Igor Sechin (Petr Kovalev / TASS)

The head of state-owned oil giant Rosneft failed to appear as a witness in a high-profile embezzlement trial on Monday in order to attend a meeting between President Vladimir Putin and Turkish leader Recep Tayyip Erdogan.

Former Economic Development Minister Alexei Ulyukayev faces up to 15 years in prison on charges of soliciting a $2-million bribe from Rosneft’s CEO Igor Sechin.  

Sechin was summoned to attend the high-profile trial as a witness on Monday but failed to appear in court in Moscow. Rosneft’s spokesman said that the CEO hadn’t received the summons.

The judge said Rosneft officials refused to accept the summons letter which was delivered by e-mail, fax, and in person, the Meduza news site reported.

Russia’s state-run postal service said it handed over the summons “at the place of delivery,” according to the RBC business portal.

A source close to the Russian delegation and Sechin's acquaintance told the Vedomosti business daily later that Sechin was due to accompany Putin for talks with Turkey’s leader on Monday.  

Kremlin spokesman Dmitry Peskov confirmed that Sechin, dubbed “Russia’s second most powerful man” for close ties to Putin, was due in Russia’s southern city of Sochi for the meeting with President Recep Tayyip Erdogan.

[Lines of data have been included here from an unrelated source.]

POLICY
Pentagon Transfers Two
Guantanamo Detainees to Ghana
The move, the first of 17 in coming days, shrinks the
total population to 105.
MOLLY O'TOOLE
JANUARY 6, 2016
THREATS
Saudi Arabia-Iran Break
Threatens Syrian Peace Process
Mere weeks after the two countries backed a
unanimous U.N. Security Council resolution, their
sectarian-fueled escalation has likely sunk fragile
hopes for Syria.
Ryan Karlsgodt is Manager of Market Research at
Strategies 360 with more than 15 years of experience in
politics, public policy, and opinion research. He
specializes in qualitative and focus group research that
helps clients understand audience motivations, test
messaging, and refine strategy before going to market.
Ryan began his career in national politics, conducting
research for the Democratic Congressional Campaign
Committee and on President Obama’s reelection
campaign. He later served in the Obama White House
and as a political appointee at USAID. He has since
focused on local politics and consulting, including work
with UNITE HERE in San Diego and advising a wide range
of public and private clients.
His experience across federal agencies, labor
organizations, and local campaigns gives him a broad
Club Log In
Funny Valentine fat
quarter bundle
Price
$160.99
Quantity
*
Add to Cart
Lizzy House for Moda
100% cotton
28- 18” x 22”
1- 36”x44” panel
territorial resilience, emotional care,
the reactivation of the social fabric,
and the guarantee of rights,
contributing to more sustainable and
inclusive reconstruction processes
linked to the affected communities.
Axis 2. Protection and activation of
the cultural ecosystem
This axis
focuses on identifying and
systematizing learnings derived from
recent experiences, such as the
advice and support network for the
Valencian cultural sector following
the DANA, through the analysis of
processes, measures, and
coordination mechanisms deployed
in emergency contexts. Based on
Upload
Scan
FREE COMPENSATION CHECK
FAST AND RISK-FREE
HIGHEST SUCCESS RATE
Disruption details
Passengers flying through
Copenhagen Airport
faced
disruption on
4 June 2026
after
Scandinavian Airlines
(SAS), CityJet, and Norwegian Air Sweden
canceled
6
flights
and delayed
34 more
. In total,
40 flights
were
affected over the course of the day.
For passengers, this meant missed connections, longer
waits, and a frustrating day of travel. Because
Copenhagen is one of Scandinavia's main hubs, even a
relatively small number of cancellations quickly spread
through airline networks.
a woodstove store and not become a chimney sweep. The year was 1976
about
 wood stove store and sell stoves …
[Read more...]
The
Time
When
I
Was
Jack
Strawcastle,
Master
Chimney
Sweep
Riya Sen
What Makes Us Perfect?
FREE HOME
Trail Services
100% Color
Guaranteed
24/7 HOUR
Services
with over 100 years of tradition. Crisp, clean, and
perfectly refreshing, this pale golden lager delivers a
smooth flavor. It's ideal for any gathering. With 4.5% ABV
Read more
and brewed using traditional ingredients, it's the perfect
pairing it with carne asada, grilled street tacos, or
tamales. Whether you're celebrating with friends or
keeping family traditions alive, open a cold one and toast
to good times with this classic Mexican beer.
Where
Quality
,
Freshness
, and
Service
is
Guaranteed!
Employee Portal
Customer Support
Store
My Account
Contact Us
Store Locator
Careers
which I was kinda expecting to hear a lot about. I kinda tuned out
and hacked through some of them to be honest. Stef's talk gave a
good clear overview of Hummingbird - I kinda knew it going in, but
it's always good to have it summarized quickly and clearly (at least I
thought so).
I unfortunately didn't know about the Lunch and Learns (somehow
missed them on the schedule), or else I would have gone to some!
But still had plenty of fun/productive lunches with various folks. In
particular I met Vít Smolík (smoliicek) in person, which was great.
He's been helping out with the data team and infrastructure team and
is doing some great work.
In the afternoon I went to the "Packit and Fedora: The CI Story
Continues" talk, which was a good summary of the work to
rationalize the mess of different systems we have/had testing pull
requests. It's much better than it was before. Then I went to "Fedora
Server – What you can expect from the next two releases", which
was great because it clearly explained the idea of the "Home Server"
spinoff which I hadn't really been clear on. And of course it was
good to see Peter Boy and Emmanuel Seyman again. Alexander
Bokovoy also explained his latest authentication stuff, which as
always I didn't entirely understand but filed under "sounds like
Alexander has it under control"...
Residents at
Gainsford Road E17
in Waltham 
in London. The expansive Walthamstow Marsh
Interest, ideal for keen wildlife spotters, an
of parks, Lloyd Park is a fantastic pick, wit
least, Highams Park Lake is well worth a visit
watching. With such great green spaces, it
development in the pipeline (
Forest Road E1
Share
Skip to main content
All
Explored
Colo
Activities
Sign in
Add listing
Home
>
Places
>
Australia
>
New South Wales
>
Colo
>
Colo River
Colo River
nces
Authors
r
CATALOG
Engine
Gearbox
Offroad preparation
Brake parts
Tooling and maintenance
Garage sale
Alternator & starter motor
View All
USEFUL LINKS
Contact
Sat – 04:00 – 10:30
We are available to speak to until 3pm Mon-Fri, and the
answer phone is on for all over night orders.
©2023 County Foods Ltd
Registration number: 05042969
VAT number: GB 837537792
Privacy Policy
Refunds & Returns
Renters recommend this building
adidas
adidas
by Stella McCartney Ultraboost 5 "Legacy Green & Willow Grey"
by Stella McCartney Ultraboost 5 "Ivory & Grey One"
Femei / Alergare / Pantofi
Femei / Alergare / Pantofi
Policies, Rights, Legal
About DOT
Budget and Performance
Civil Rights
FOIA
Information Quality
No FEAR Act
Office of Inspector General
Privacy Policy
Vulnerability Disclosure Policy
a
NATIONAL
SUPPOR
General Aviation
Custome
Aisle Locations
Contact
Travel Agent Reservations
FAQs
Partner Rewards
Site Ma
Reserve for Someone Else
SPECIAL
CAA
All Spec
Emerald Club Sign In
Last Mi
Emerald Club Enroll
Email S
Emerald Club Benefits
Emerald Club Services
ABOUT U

The Zamoskvoretsky District Court judge ruled in Moscow to issue a second summons to Sechin to testify at the next hearing on Nov. 15, Mediazona reported.

The first serving Russian cabinet member to be arrested since the fall of the Soviet Union, Ulyukayev denies the charges that he solicited a $2-million bribe from Sechin.

He accuses Sechin of conspiring with a retired senior FSB official and then-head of security at Rosneft to frame him.

Prosecutors said Sechin collaborated with the FSB in a sting operation to nab Ulyukayev at Rosneft’s office with a bag full of marked bills last year.